Als die Ukraine unabhängig wurde, stieg der Anteil der Analphabeten rapide. Bei den 30jährigen Roma liegt er bei rund 60 Prozent. Die Kinder gehen zur Schule, sitzen aber auf den hintersten Bänken und lernen kaum etwas. Die Lehrer machen meistens die Eltern dafür verantwortlich. Aber wie sollen die ihren Kindern helfen, die Schule zu bewältigen, wenn sie selbst nicht lesen und schreiben können?

Als meine Tochter eingeschult werden sollte, wollte keine Lehrerin sie in der Klasse haben, bis meine ukrainischen Bekannten dafür bürgten, dass man dieses Kind nehmen könne. Aber was soll einer machen, der keine solchen Bekannten hat? Und wenn ein Kind aus ärmlichen Verhältnissen stammt und nicht so sauber ist wie andere, dann heißt es häufig, es soll lieber zu Hause bleiben.

Wie steuern Sie dagegen?

Vor ein paar Jahren gründeten wir eine Versuchsklasse speziell für Roma-Kinder. Das ging nach hinten los: Andere Kinder sprachen von der »Affenklasse«. Das Minderwertigkeitsgefühl der Roma-Kinder wurde noch verstärkt. Dann haben wir Klassen als Vorbereitung für den Schuleintritt gegründet. Aber auf der allgemeinbildenden Schule kapseln sich die Kinder weiterhin ein. Uns fehlt ein Programm zur Ausbildung von demokratisch gesinnten Lehrkräften, die sich von Stereotypen über Roma frei machen.

Werden Roma auch in anderen Bereichen schlechter behandelt?

Wir werden ständig damit konfrontiert. Da gibt es zum Beispiel in den Krankenhäusern separate Krankenzimmer. Nur wenige wehren sich dagegen, aus Angst, nicht aufgenommen zu werden. Auf dem Arbeitsmarkt sind Roma in erster Linie billige Arbeitskräfte, die schwarz arbeiten, für die man keine Abgaben zahlen muss.
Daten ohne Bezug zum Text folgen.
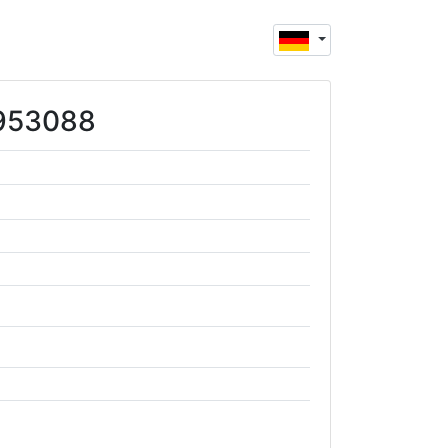
2953088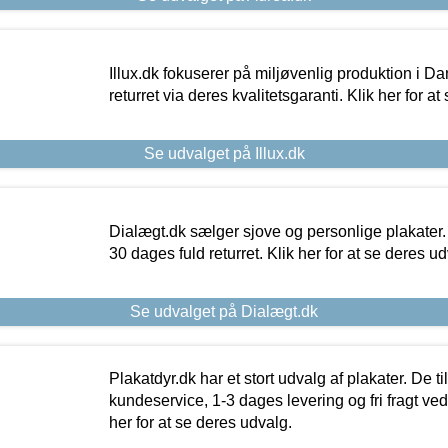
Illux.dk fokuserer på miljøvenlig produktion i Da
returret via deres kvalitetsgaranti. Klik her for a
Se udvalget på Illux.dk
Dialægt.dk sælger sjove og personlige plakater.
30 dages fuld returret. Klik her for at se deres ud
Se udvalget på Dialægt.dk
Plakatdyr.dk har et stort udvalg af plakater. De t
kundeservice, 1-3 dages levering og fri fragt ved
her for at se deres udvalg.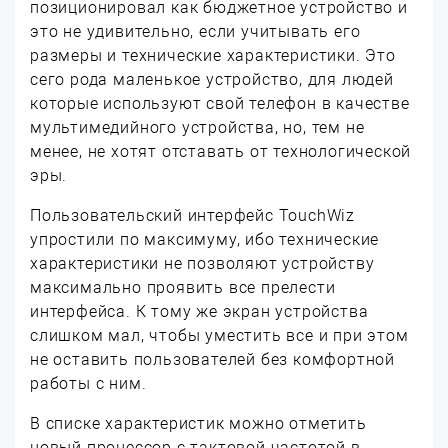
позиционировал как бюджетное устройство и
это не удивительно, если учитывать его
размеры и технические характеристики. Это
сего рода маленькое устройство, для людей
которые используют свой телефон в качестве
мультимедийного устройства, но, тем не
менее, не хотят отставать от технологической
эры.
Пользовательский интерфейс TouchWiz
упростили по максимуму, ибо технические
характеристики не позволяют устройству
максимально проявить все прелести
интерфейса. К тому же экран устройства
слишком мал, чтобы уместить все и при этом
не оставить пользователей без комфортной
работы с ним.
В списке характеристик можно отметить
новый процессор с тактовой частотой в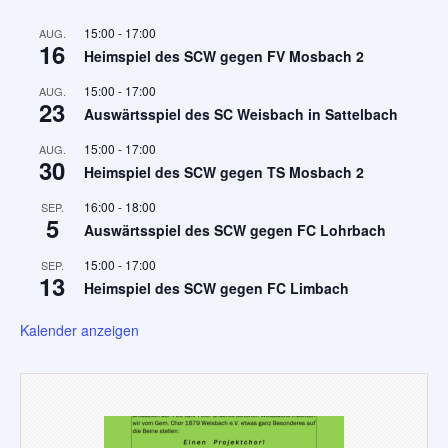
15:00
-
17:00
AUG.
16
Heimspiel des SCW gegen FV Mosbach 2
15:00
-
17:00
AUG.
23
Auswärtsspiel des SC Weisbach in Sattelbach
15:00
-
17:00
AUG.
30
Heimspiel des SCW gegen TS Mosbach 2
16:00
-
18:00
SEP.
5
Auswärtsspiel des SCW gegen FC Lohrbach
15:00
-
17:00
SEP.
13
Heimspiel des SCW gegen FC Limbach
Kalender anzeigen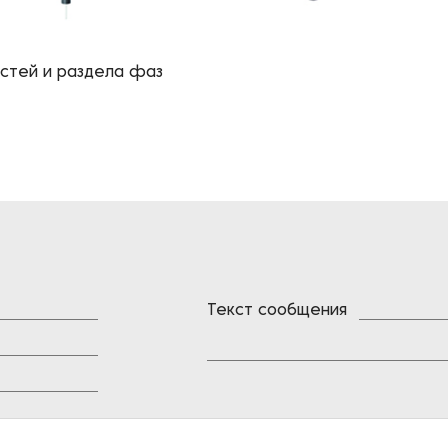
остей и раздела фаз
Текст сообщения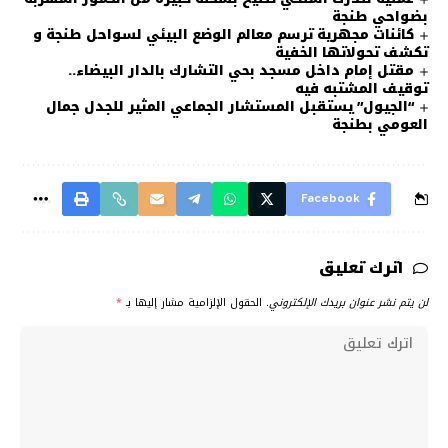
بضواحي طنجة
كائنات مجهرية ترسم معالم الوضع البيئي لسواحل طنجة و
تكشف تحولاتها الخفية
مقتل إمام داخل مسجد بحي التشارك بالدار البيضاء..
توقيف المشتبه فيه
“الجيول” يستقبل المستشار الجماعي المثير للجدل جمال
العومي بطنجة
Facebook
اترك تعليق
لن يتم نشر عنوان بريدك الإلكتروني.
الحقول الإلزامية مشار إليها بـ
*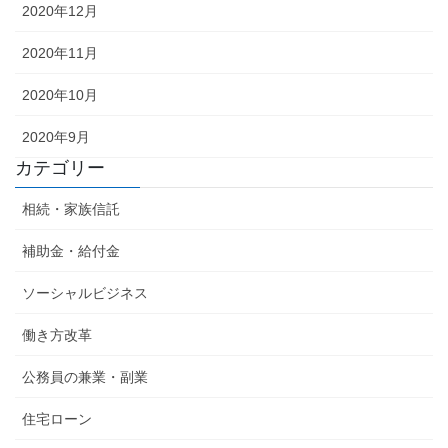
2020年12月
2020年11月
2020年10月
2020年9月
カテゴリー
相続・家族信託
補助金・給付金
ソーシャルビジネス
働き方改革
公務員の兼業・副業
住宅ローン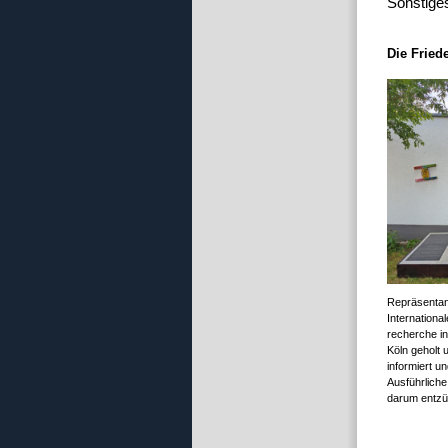
Sonstige
Die Fried
Repräsentant
Internation
recherche in
Köln geholt 
informiert u
Ausführliche
darum entzü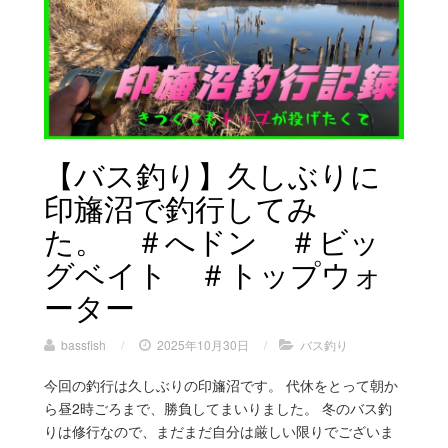
【バス釣り】久しぶりに
印旛沼で釣行してみ
た。 ＃へドン ＃ビッ
グベイト ＃トップウォ
ーター
bassfish
/
2025年10月30日
/
バス釣り
今回の釣行は久しぶりの印旛沼です。 代休をとって朝か
ら昼2時ごろまで、勝負してまいりました。 冬のバス釣
りは修行なので、まだまだ自分は厳しい限りでございま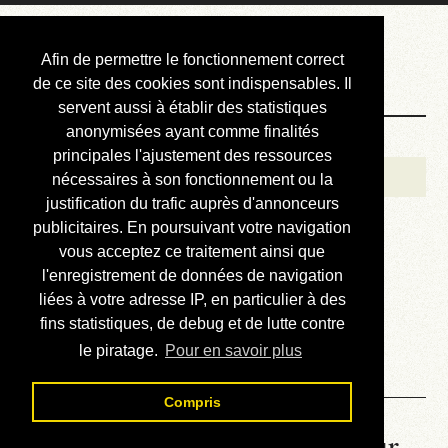
Courbis, « LE »
Afin de permettre le fonctionnement correct
Blog Officiel
de ce site des cookies sont indispensables. Il
servent aussi à établir des statistiques
anonymisées ayant comme finalités
Bienvenue
principales l'ajustement des ressources
Réalisations
nécessaires à son fonctionnement ou la
justification du trafic auprès d'annonceurs
Divers (et d’été)
publicitaires. En poursuivant votre navigation
vous acceptez ce traitement ainsi que
Annonces
l'enregistrement de données de navigation
Liens externes
liées à votre adresse IP, en particulier à des
fins statistiques, de debug et de lutte contre
Téléchargement
le piratage.
Pour en savoir plus
Contact
Compris
La météo du RER (mis à jour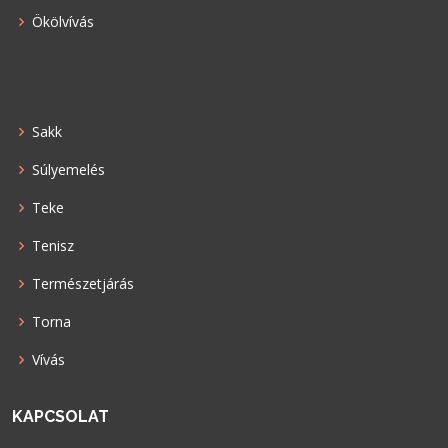
Ökölvívás
Sakk
Súlyemelés
Teke
Tenisz
Természetjárás
Torna
Vívás
KAPCSOLAT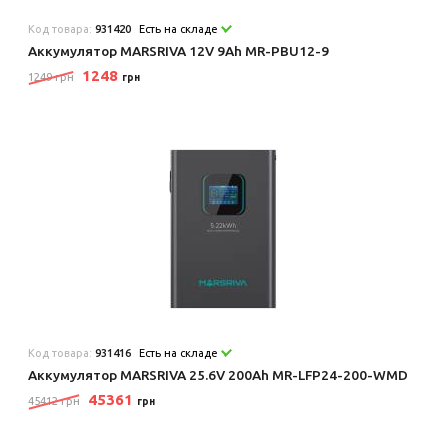
Код товара:
931420
Есть на складе
Аккумулятор MARSRIVA 12V 9Ah MR-PBU12-9
1248
1249 грн
грн
Код товара:
931416
Есть на складе
Аккумулятор MARSRIVA 25.6V 200Ah MR-LFP24-200-WMD
45361
45412 грн
грн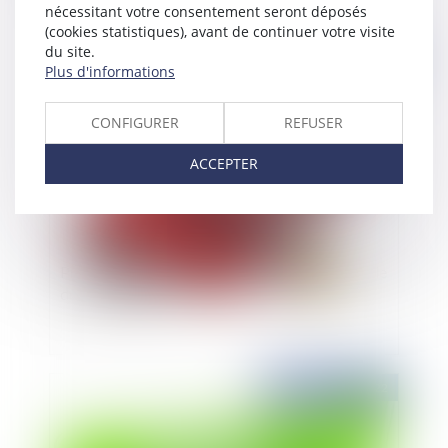
nécessitant votre consentement seront déposés
(cookies statistiques), avant de continuer votre visite
du site.
Publié le :
31/01/2022
Plus d'informations
CONFIGURER
REFUSER
ACCEPTER
Précisions sur le régime de la subrogation légale
de l'assureur
Publié le :
26/01/2022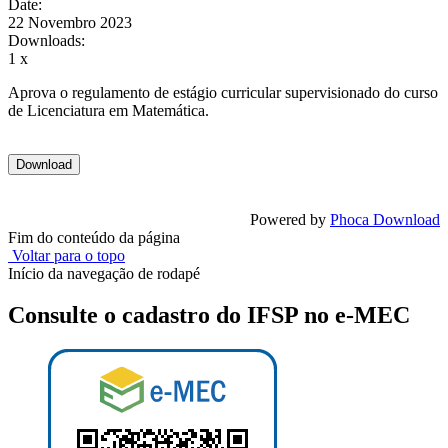
Date:
22 Novembro 2023
Downloads:
1 x
Aprova o regulamento de estágio curricular supervisionado do curso
de Licenciatura em Matemática.
Powered by
Phoca Download
Fim do conteúdo da página
Voltar para o topo
Início da navegação de rodapé
Consulte o cadastro do IFSP no e-MEC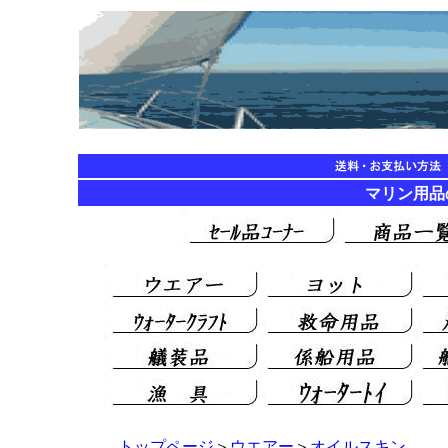
マリン用品の海遊
トップページ
＞
ウエアー
＞
オイルスキン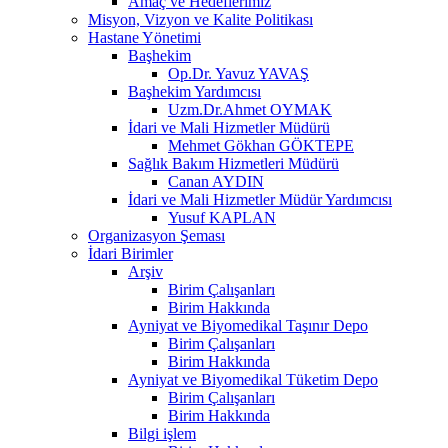
Amaç ve Hedeflerimiz
Misyon, Vizyon ve Kalite Politikası
Hastane Yönetimi
Başhekim
Op.Dr. Yavuz YAVAŞ
Başhekim Yardımcısı
Uzm.Dr.Ahmet OYMAK
İdari ve Mali Hizmetler Müdürü
Mehmet Gökhan GÖKTEPE
Sağlık Bakım Hizmetleri Müdürü
Canan AYDIN
İdari ve Mali Hizmetler Müdür Yardımcısı
Yusuf KAPLAN
Organizasyon Şeması
İdari Birimler
Arşiv
Birim Çalışanları
Birim Hakkında
Ayniyat ve Biyomedikal Taşınır Depo
Birim Çalışanları
Birim Hakkında
Ayniyat ve Biyomedikal Tüketim Depo
Birim Çalışanları
Birim Hakkında
Bilgi işlem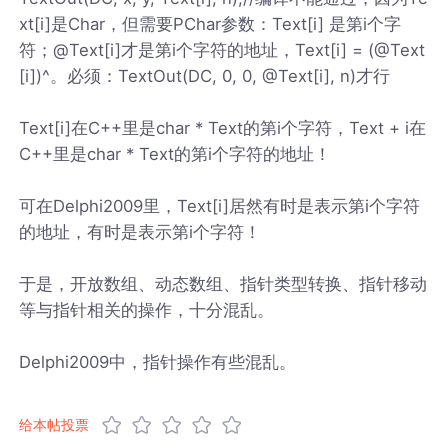
xt[i]是Char，但需要PChar参数：Text[i] 是第i个字
符；@Text[i]才是第i个字符的地址，Text[i] = (@Text
[i])^。必须：TextOut(DC, 0, 0, @Text[i], n)才行
Text[i]在C++里是char * Text的第i个字符，Text + i在
C++里是char * Text的第i个字符的地址！
可在Delphi2009里，Text[i]居然有时是表示第i个字符
的地址，有时是表示第i个字符！
于是，开放数组、动态数组、指针类型转换、指针移动
等与指针相关的操作，十分混乱。
Delphi2009中，指针操作有些混乱。
给本帖投票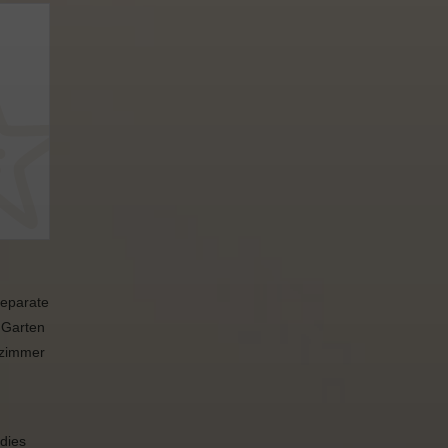
separate
 Garten
fzimmer
dies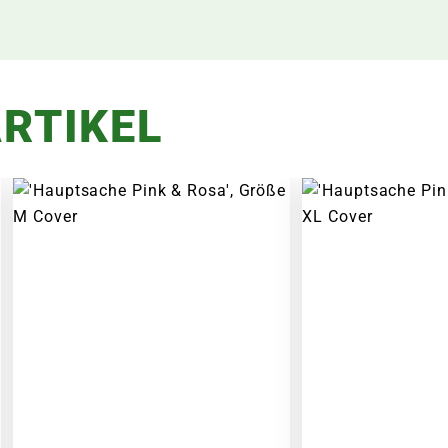
RTIKEL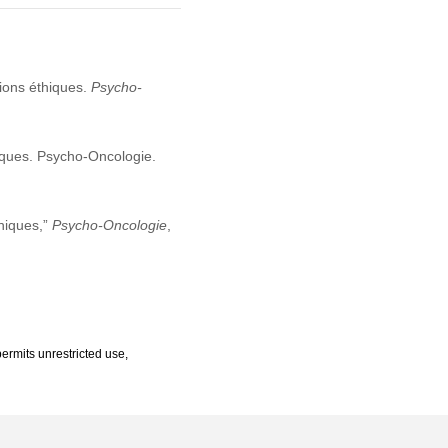
tions éthiques.
Psycho-
iques. Psycho-Oncologie.
hiques,”
Psycho-Oncologie
,
ermits unrestricted use,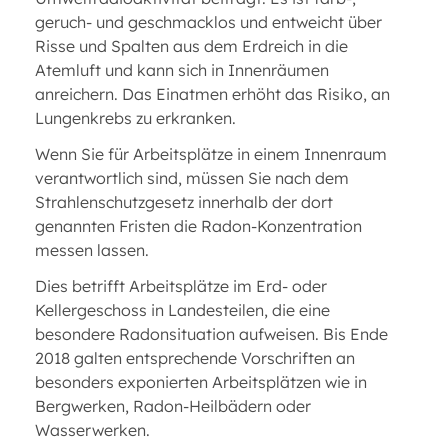
geruch- und geschmacklos und entweicht über
Risse und Spalten aus dem Erdreich in die
Atemluft und kann sich in Innenräumen
anreichern. Das Einatmen erhöht das Risiko, an
Lungenkrebs zu erkranken.
Wenn Sie für Arbeitsplätze in einem Innenraum
verantwortlich sind, müssen Sie nach dem
Strahlenschutzgesetz innerhalb der dort
genannten Fristen die Radon-Konzentration
messen lassen.
Dies betrifft Arbeitsplätze im Erd- oder
Kellergeschoss in Landesteilen, die eine
besondere Radonsituation aufweisen. Bis Ende
2018 galten entsprechende Vorschriften an
besonders exponierten Arbeitsplätzen wie in
Bergwerken, Radon-Heilbädern oder
Wasserwerken.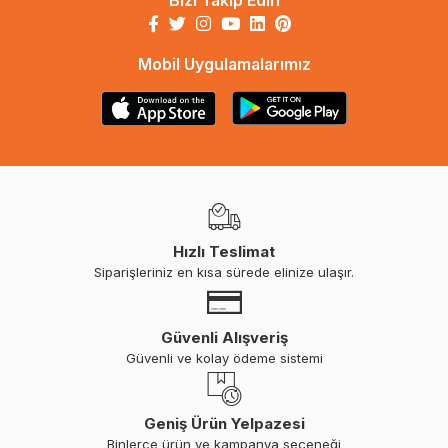
Bizi Takip Edin
Mobil Uygulamalarımız
Hızlı Teslimat
Siparişleriniz en kısa sürede elinize ulaşır.
Güvenli Alışveriş
Güvenli ve kolay ödeme sistemi
Geniş Ürün Yelpazesi
Binlerce ürün ve kampanya seçeneği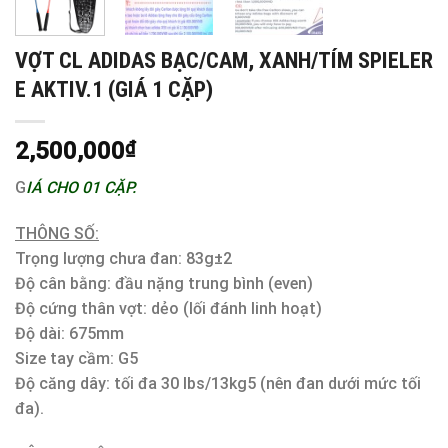
VỢT CL ADIDAS BẠC/CAM, XANH/TÍM SPIELER
E AKTIV.1 (GIÁ 1 CẶP)
2,500,000
₫
G
IÁ CHO 01 CẶP.
THÔNG SỐ:
Trọng lượng chưa đan: 83g±2
Độ cân bằng: đầu nặng trung bình (even)
Độ cứng thân vợt: dẻo (lối đánh linh hoạt)
Độ dài: 675mm
Size tay cầm: G5
Độ căng dây: tối đa 30 lbs/13kg5 (nên đan dưới mức tối
đa).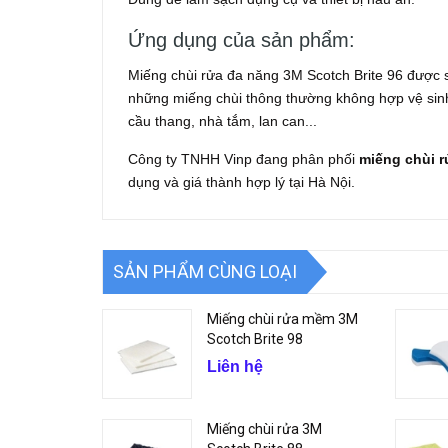
Ứng dụng của sản phẩm:
Miếng chùi rửa đa năng 3M Scotch Brite 96 được s
những miếng chùi thông thường không hợp vệ sin
cầu thang, nhà tắm, lan can...
Công ty TNHH Vinp đang phân phối
miếng chùi r
dụng và giá thành hợp lý tại Hà Nội.
SẢN PHẨM CÙNG LOẠI
Miếng chùi rửa mềm 3M
Scotch Brite 98
Liên hệ
Miếng chùi rửa 3M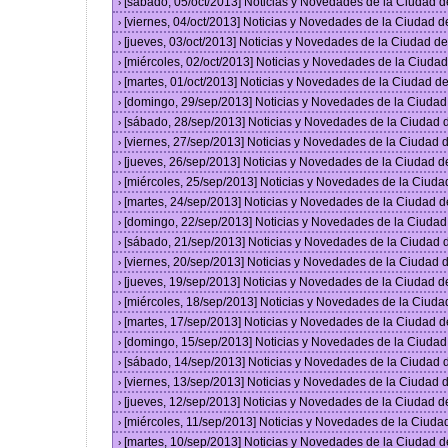
[sábado, 05/oct/2013] Noticias y Novedades de la Ciudad 
›
[viernes, 04/oct/2013] Noticias y Novedades de la Ciudad 
›
[jueves, 03/oct/2013] Noticias y Novedades de la Ciudad 
›
[miércoles, 02/oct/2013] Noticias y Novedades de la Ciud
›
[martes, 01/oct/2013] Noticias y Novedades de la Ciudad 
›
[domingo, 29/sep/2013] Noticias y Novedades de la Ciuda
›
[sábado, 28/sep/2013] Noticias y Novedades de la Ciudad
›
[viernes, 27/sep/2013] Noticias y Novedades de la Ciudad
›
[jueves, 26/sep/2013] Noticias y Novedades de la Ciudad 
›
[miércoles, 25/sep/2013] Noticias y Novedades de la Ciud
›
[martes, 24/sep/2013] Noticias y Novedades de la Ciudad 
›
[domingo, 22/sep/2013] Noticias y Novedades de la Ciuda
›
[sábado, 21/sep/2013] Noticias y Novedades de la Ciudad
›
[viernes, 20/sep/2013] Noticias y Novedades de la Ciudad
›
[jueves, 19/sep/2013] Noticias y Novedades de la Ciudad 
›
[miércoles, 18/sep/2013] Noticias y Novedades de la Ciud
›
[martes, 17/sep/2013] Noticias y Novedades de la Ciudad 
›
[domingo, 15/sep/2013] Noticias y Novedades de la Ciuda
›
[sábado, 14/sep/2013] Noticias y Novedades de la Ciudad
›
[viernes, 13/sep/2013] Noticias y Novedades de la Ciudad
›
[jueves, 12/sep/2013] Noticias y Novedades de la Ciudad 
›
[miércoles, 11/sep/2013] Noticias y Novedades de la Ciud
›
[martes, 10/sep/2013] Noticias y Novedades de la Ciudad 
›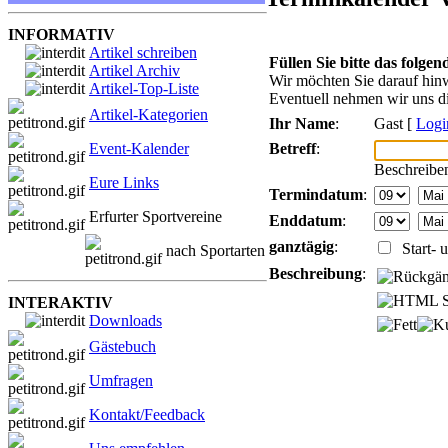
INFORMATIV
Artikel schreiben
Füllen Sie bitte das folge
Artikel Archiv
Wir möchten Sie darauf hinw
Artikel-Top-Liste
Eventuell nehmen wir uns di
Artikel-Kategorien
Ihr Name
:
Gast [
Logi
Betreff
:
Event-Kalender
Beschreiben
Eure Links
Termindatum
:
Erfurter Sportvereine
Enddatum
:
ganztägig
:
Start- u
nach Sportarten
Beschreibung
:
INTERAKTIV
Downloads
Gästebuch
Umfragen
Kontakt/Feedback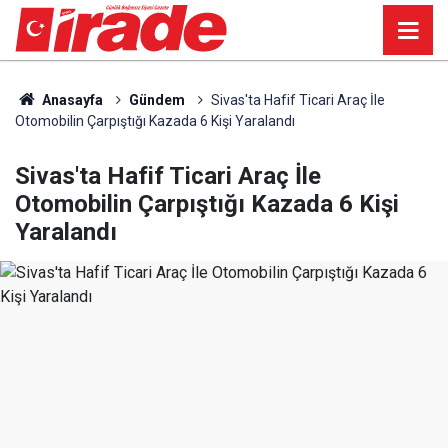
Anasayfa
Gündem
Sivas'ta Hafif Ticari Araç İle
Otomobilin Çarpıştığı Kazada 6 Kişi Yaralandı
Sivas'ta Hafif Ticari Araç İle
Otomobilin Çarpıştığı Kazada 6 Kişi
Yaralandı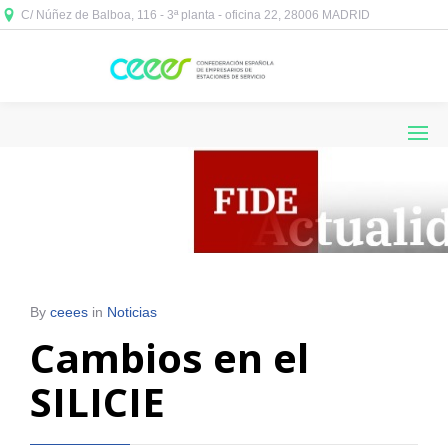
C/ Núñez de Balboa, 116 - 3ª planta - oficina 22, 28006 MADRID



By
ceees
in
Noticias
Cambios en el
SILICIE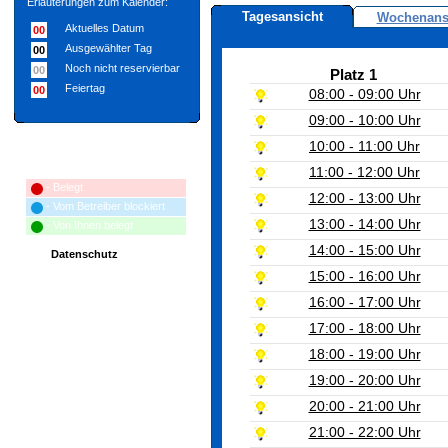
Erläuterungen zum Kalender:
Tagesansicht
Wochenans
Aktuelles Datum
00
Ausgewählter Tag
00
Noch nicht reservierbar
00
Platz 1
Feiertag
00
08:00 - 09:00 Uhr
09:00 - 10:00 Uhr
10:00 - 11:00 Uhr
Erläuterungen zum Terminplan:
11:00 - 12:00 Uhr
- Belegt
12:00 - 13:00 Uhr
- Vom Betreiber blockiert
13:00 - 14:00 Uhr
- Von Ihnen belegt
14:00 - 15:00 Uhr
Datenschutz
15:00 - 16:00 Uhr
16:00 - 17:00 Uhr
17:00 - 18:00 Uhr
18:00 - 19:00 Uhr
19:00 - 20:00 Uhr
20:00 - 21:00 Uhr
21:00 - 22:00 Uhr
Auch Roma, die eine Ausbildung haben, werden nicht eingestellt, wenn sich Ukrainer bewerben. Viele sehen deswegen gar keinen Sinn darin, überhaupt etwas zu lernen. Ich habe vorgeschlagen, Projekte ins Leben zu rufen, die den Roma helfen, kleine Geschäfte zu gründen, etwa eine Autowerkstatt, eine Schneiderei usw. Aber dafür gibt es keine Unterstützung.

Wie verhält sich die Polizei gegenüber Roma?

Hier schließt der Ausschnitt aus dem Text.